Option Two: Clear the Waters
If the clues are obvious to you as the GM–you’re sure that the players should have an understanding of the situation–then it’s important to figure out why the game is stopped. This is the best line to follow if the players dig your mystery and want to solve it as players. Several things might be holding up the game.
- Missing Connection: If, as a player, you’re lost, there are several things you can do. One of the best mirrors real life–talk it out with the other characters. Have a (hopefully brief) scene where the PCs talk to each other, discuss their understanding, and figure out their next step. If you’re all stuck, then it’s probably time for your character to take a walk. Once she leaves the in game discussion, perhaps the GM will take the opportunity to add the information your characters are all missing–via a phone call from your contact, a chance caught newspaper article on the breeze, or a drive by with tommy guns. Talking it out as characters sometimes solves the next problem on the list too.
- Player induced limits: Metagaming avoidance and player/character incompatibility are both player induced limits on the story. A player might not want to ‘metagame’ by using information that his character has not acquired personally–and might be the only person who remembers that his character doesn’t have the key fact that’s required for the plot to fit together! Similarly, players who are trying to portray their character accurately might have the solution (or important information), but feel that their intelligence isn’t high enough to solve the problem or make the connection. This happened to me–there was a puzzle where skeletons were numbered, but only the factorials. I didn’t think that my sheep farmer/fighter with an Int of 10 should be the one to solve it–but we ground the game to a halt until I realized that it was a player level puzzle, not character. Once I had “permission” to solve it, we funneled the in character answer to the Wizard with a high intelligence and solved it, moving on. That was a frustrating session…
- Situational Awareness: Sandbox play often leads to a state where the PCs understand the situation, but not how to solve it. That can be because years of roleplaying experience emphasized a different type of problem solving, because they aren’t visualizing their resources, missed a detail that makes a course of action viable, or many other things. While heavy handed, talking the situation over with NPCs (who see the PCs and their influence on the world) might reveal new avenues.
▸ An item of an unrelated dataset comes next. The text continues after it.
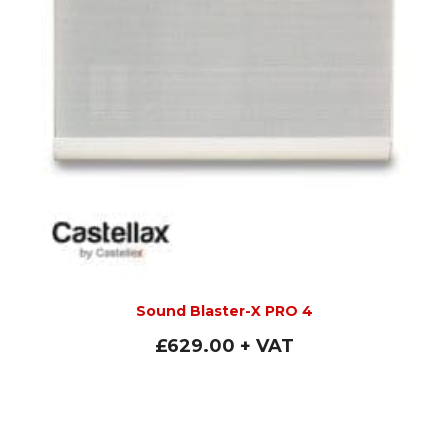
Sound Blaster-X PRO 4
£
629.00
+ VAT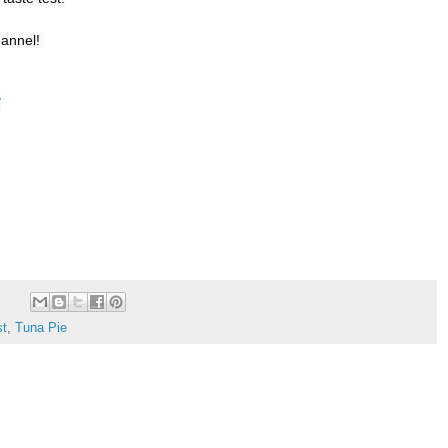
annel!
Or if the players keep avoiding discussions under a flag or truce, remind them that betraying the truce flag has literally never been done in the world’s history.
- Perfection Seeking: Perhaps the players really do understand the situation, but they don’t like the choice that’s offered. Players who are used to effortless triumphs might not understand a no win situation– they might be misreading it as a Kobayashi Maru , where they have to implement a wild approach to win without sacrifice. That’s great when they can come up with something, but terrible if the fun play is stalled because they just don’t want to pay the price. Unstick the situation reiterating their choice–either by having an NPC commiserate about tough choices, having an NPC talk about the consequence of the only choice that NPC could imagine the PC making, cutting to a shot of the second hand on the explosives at 30 seconds and falling, or otherwise reemphasizing the difficult choice.
How do you and your groups handle wandering situations and missed hints? My sandbox games usually wander quite a bit more than more plotted games–for me and my group, that’s part of the expectation, though we still grit our teeth at the gear grinding. In more skilled hands, I suspect that forward progress and a steady flow of information can keep things running smoothly. How do you do that?